Fuentes: Why I remain a skeptic

Joshua Barretto, desarrollador de software y mantenedor de varios proyectos de código abierto, explica en un extenso artículo por qué se niega a usar modelos de lenguaje generativos en su trabajo cotidiano. Barretto sostiene que, cuatro años después del inicio de la supuesta revolución de la inteligencia artificial, la industria del software no ha mostrado mejoras reales en calidad, velocidad, coste ni seguridad. Tampoco han surgido nuevas ideas ni competidores capaces de desplazar a las empresas establecidas.
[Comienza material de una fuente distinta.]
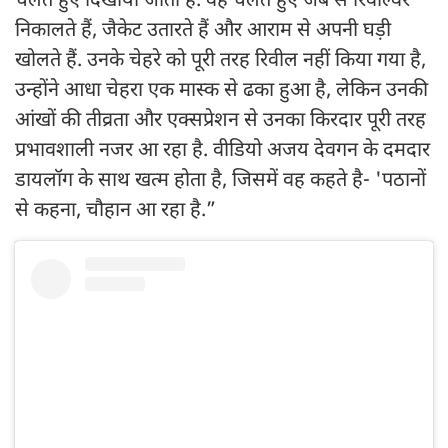
चलते हुए दिखाया जाता है. वह चलते हुए जेब से रिवॉल्वर
निकालते हैं, जैकेट उतारते हैं और आराम से अपनी घड़ी
खोलते हैं. उनके चेहरे को पूरी तरह रिवील नहीं किया गया है,
उन्होंने आधा चेहरा एक मास्क से ढका हुआ है, लेकिन उनकी
आंखों की तीव्रता और एक्सप्रेशन से उनका किरदार पूरी तरह
प्रभावशाली नजर आ रहा है. वीडियो अजय देवगन के दमदार
डायलॉग के साथ खत्म होता है, जिसमें वह कहते है- 'पठानों
से कहना, चौहान आ रहा है.”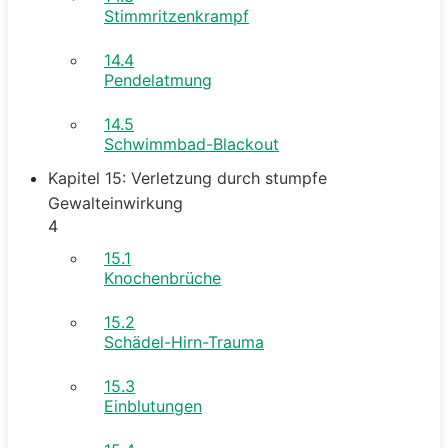
Stimmritzenkrampf
14.4
Pendelatmung
14.5
Schwimmbad-Blackout
Kapitel 15: Verletzung durch stumpfe
Gewalteinwirkung
4
15.1
Knochenbrüche
15.2
Schädel-Hirn-Trauma
15.3
Einblutungen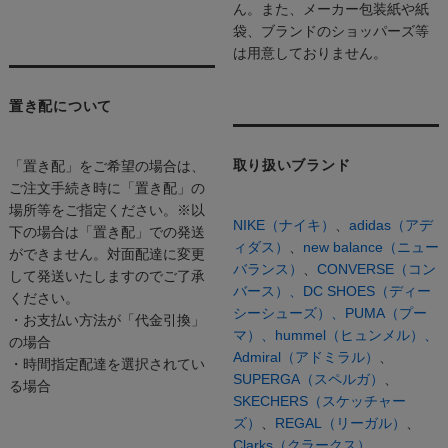
ん。また、メーカー包装紙や紙
袋、ブランドのショッパーズ等
は用意しておりません。
置き配について
取り扱いブランド
「置き配」をご希望の場合は、
ご注文手続き時に「置き配」の
場所等をご指定ください。※以
NIKE（ナイキ）
、
adidas（アデ
下の場合は「置き配」での発送
ィダス）
、
new balance（ニュー
ができません。対面配達に変更
バランス）
、
CONVERSE（コン
して発送いたしますのでご了承
バース）、
DC SHOES（ディー
ください。
シーシューズ）、
PUMA（プー
・お支払い方法が「代金引換」
マ）、
hummel（ヒュンメル）、
の場合
Admiral（アドミラル）
、
・時間指定配達を選択されてい
SUPERGA（スペルガ）
、
る場合
SKECHERS（スケッチャー
ズ）
、
REGAL（リーガル）
、
Clarks（クラークス）、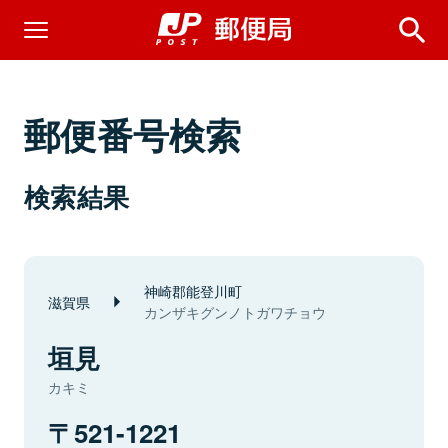
郵便番号検索
検索結果
神崎郡能登川町
滋賀県
カンザキグンノトガワチョウ
垣見
カキミ
521-1221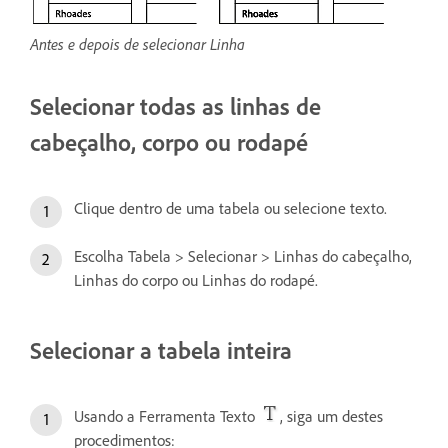
Antes e depois de selecionar Linha
Selecionar todas as linhas de
cabeçalho, corpo ou rodapé
Clique dentro de uma tabela ou selecione texto.
Escolha Tabela > Selecionar > Linhas do cabeçalho,
Linhas do corpo ou Linhas do rodapé.
Selecionar a tabela inteira
Usando a Ferramenta Texto
, siga um destes
procedimentos: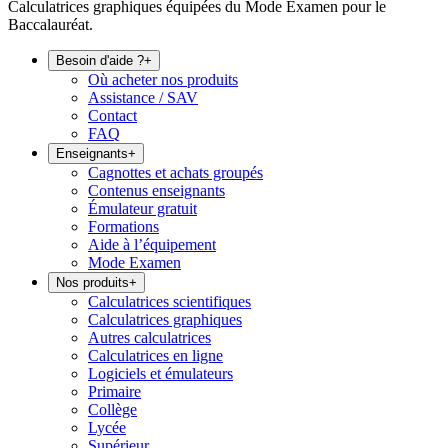
Calculatrices graphiques équipées du Mode Examen pour le
Baccalauréat.
Besoin d'aide ?
+
Où acheter nos produits
Assistance / SAV
Contact
FAQ
Enseignants
+
Cagnottes et achats groupés
Contenus enseignants
Émulateur gratuit
Formations
Aide à l’équipement
Mode Examen
Nos produits
+
Calculatrices scientifiques
Calculatrices graphiques
Autres calculatrices
Calculatrices en ligne
Logiciels et émulateurs
Primaire
Collège
Lycée
Supérieur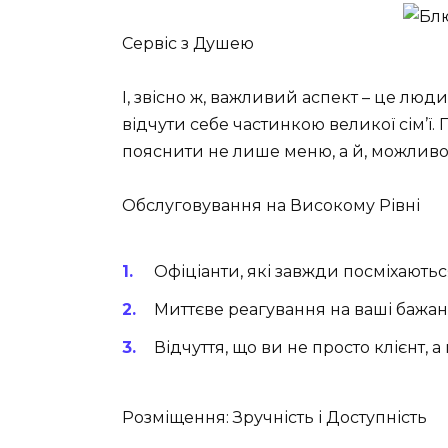
Сервіс з Душею
І, звісно ж, важливий аспект – це люди,
відчути себе частинкою великої сім’ї. 
пояснити не лише меню, а й, можливо,
Обслуговування на Високому Рівні
Офіціанти, які завжди посміхаютьс
Миттєве реагування на ваші бажанн
Відчуття, що ви не просто клієнт, а
Розміщення: Зручність і Доступність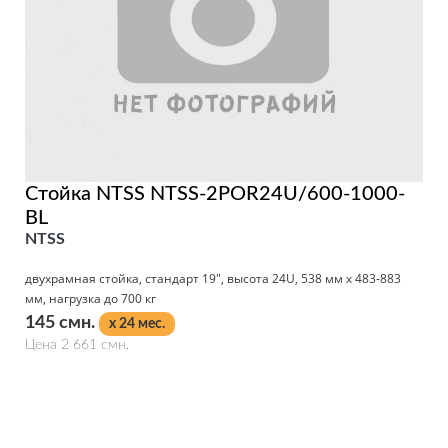
Стойка NTSS NTSS-2POR24U/600-1000-
BL
NTSS
двухрамная стойка, стандарт 19", высота 24U, 538 мм x 483-883
мм, нагрузка до 700 кг
145 смн.
x 24 мес.
Цена 2 661 смн.
Подробнее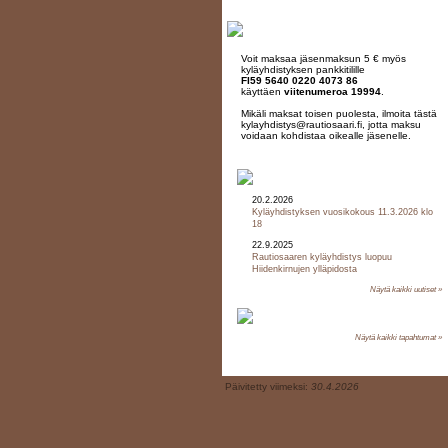
Voit maksaa jäsenmaksun 5 € myös
kyläyhdistyksen pankkitilille
FI59 5640 0220 4073 86
käyttäen
viitenumeroa 19994
.
Mikäli maksat toisen puolesta, ilmoita tästä
kylayhdistys@rautiosaari.fi, jotta maksu
voidaan kohdistaa oikealle jäsenelle.
20.2.2026
Kyläyhdistyksen vuosikokous 11.3.2026 klo
18
22.9.2025
Rautiosaaren kyläyhdistys luopuu
Hiidenkirnujen ylläpidosta
Näytä kaikki uutiset »
Näytä kaikki tapahtumat »
Päivitetty viimeksi:
30.4.2026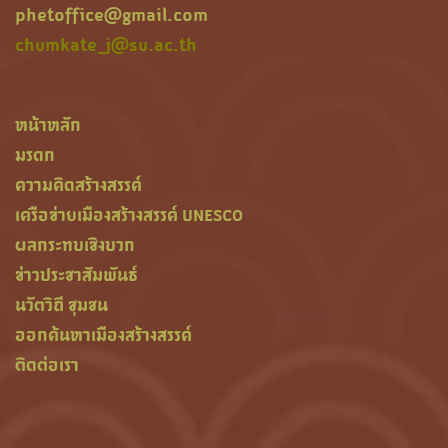
phetoffice@gmail.com
chumkate_j@su.ac.th
หน้าหลัก
มรดก
ความคิดสร้างสรรค์
เครือข่ายเมืองสร้างสรรค์ UNESCO
ผลกระทบเชิงบวก
ข่าวประชาสัมพันธ์
นวัตวิถี ชุมชน
ออกค้นหาเมืองสร้างสรรค์
ติดต่อเรา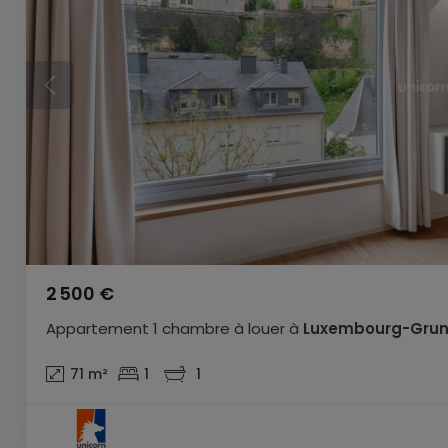
2 500 €
Appartement
1 chambre
à louer
à
Luxembourg-Gru
71
m²
1
1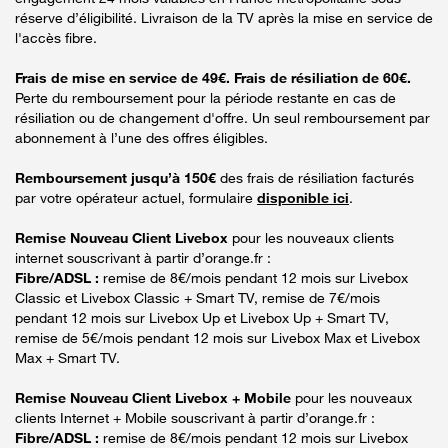
réserve d’éligibilité. Livraison de la TV après la mise en service de
l'accès fibre.
Frais de mise en service de 49€. Frais de résiliation de 60€.
Perte du remboursement pour la période restante en cas de
résiliation ou de changement d'offre. Un seul remboursement par
abonnement à l’une des offres éligibles.
Remboursement jusqu’à 150€
des frais de résiliation facturés
par votre opérateur actuel, formulaire
disponible ici
.
Remise Nouveau Client Livebox
pour les nouveaux clients
internet souscrivant à partir d’orange.fr :
Fibre/ADSL :
remise de 8€/mois pendant 12 mois sur Livebox
Classic et Livebox Classic + Smart TV, remise de 7€/mois
pendant 12 mois sur Livebox Up et Livebox Up + Smart TV,
remise de 5€/mois pendant 12 mois sur Livebox Max et Livebox
Max + Smart TV.
Remise Nouveau Client Livebox + Mobile
pour les nouveaux
clients Internet + Mobile souscrivant à partir d’orange.fr :
Fibre/ADSL :
remise de 8€/mois pendant 12 mois sur Livebox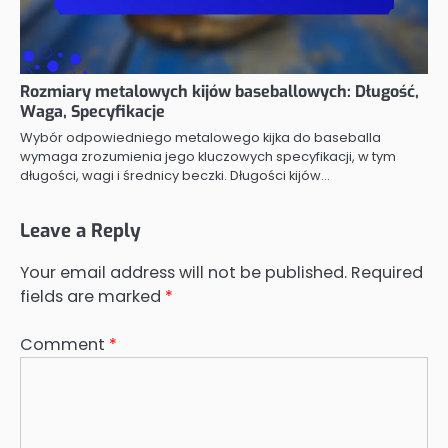
Rozmiary metalowych kijów baseballowych: Długość,
Waga, Specyfikacje
Wybór odpowiedniego metalowego kijka do baseballa
wymaga zrozumienia jego kluczowych specyfikacji, w tym
długości, wagi i średnicy beczki. Długości kijów…
Leave a Reply
Your email address will not be published.
Required
fields are marked
*
Comment
*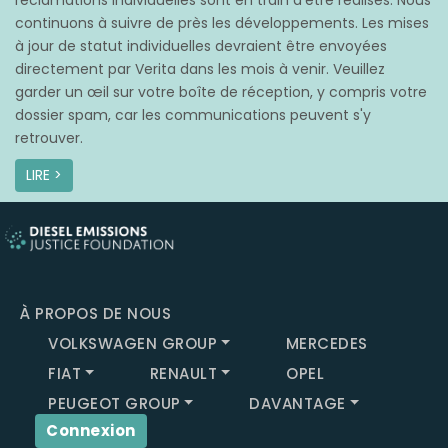
réclamations individuelles sont en train d’être réalisés. Nous
continuons à suivre de près les développements. Les mises
à jour de statut individuelles devraient être envoyées
directement par Verita dans les mois à venir. Veuillez
garder un œil sur votre boîte de réception, y compris votre
dossier spam, car les communications peuvent s'y
retrouver.
LIRE >
À PROPOS DE NOUS
VOLKSWAGEN GROUP
MERCEDES
FIAT
RENAULT
OPEL
PEUGEOT GROUP
DAVANTAGE
Connexion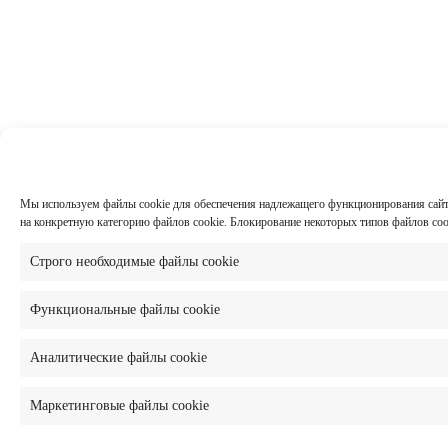
Мы используем файлы cookie для обеспечения надлежащего функционирования сайта,
на конкретную категорию файлов cookie. Блокирование некоторых типов файлов co
Строго необходимые файлы cookie
Функциональные файлы cookie
Аналитические файлы cookie
Маркетинговые файлы cookie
El autor destaca que la evidencia empírica sobre mejoras de productividad atribuibles a los LLM es escasa y poco concluyente. Tras inversiones estimadas en 1,5 billones de dólares, apenas existen estudios independientes que midan el impacto a nivel de productividad real; la mayoría se centran en métricas superficiales como líneas de código o pull requests fusionadas, y los resultados más rigurosos apuntan a mejoras marginales o incluso negativas.

Barretto también critica la calidad de las contribuciones generadas por IA que recibe en sus repositorios: la mayoría siguen siendo inútiles para fusionarse, y los modelos de frontera siguen fallando en detecciones que cualquier aficionado detecta manualmente. Además, señala que la filosofía de los defensores de la IA contradice décadas de teoría sobre el desarrollo de software, que considera el código como insumo y no como producto final. Por último, advierte de que el objetivo subyacente de los grandes tecnológicos es homogeneizar el trabajo intelectual para reducir el poder de negociación de los desarrolladores, un proceso de industrialización del oficio al que él se resiste deliberadamente.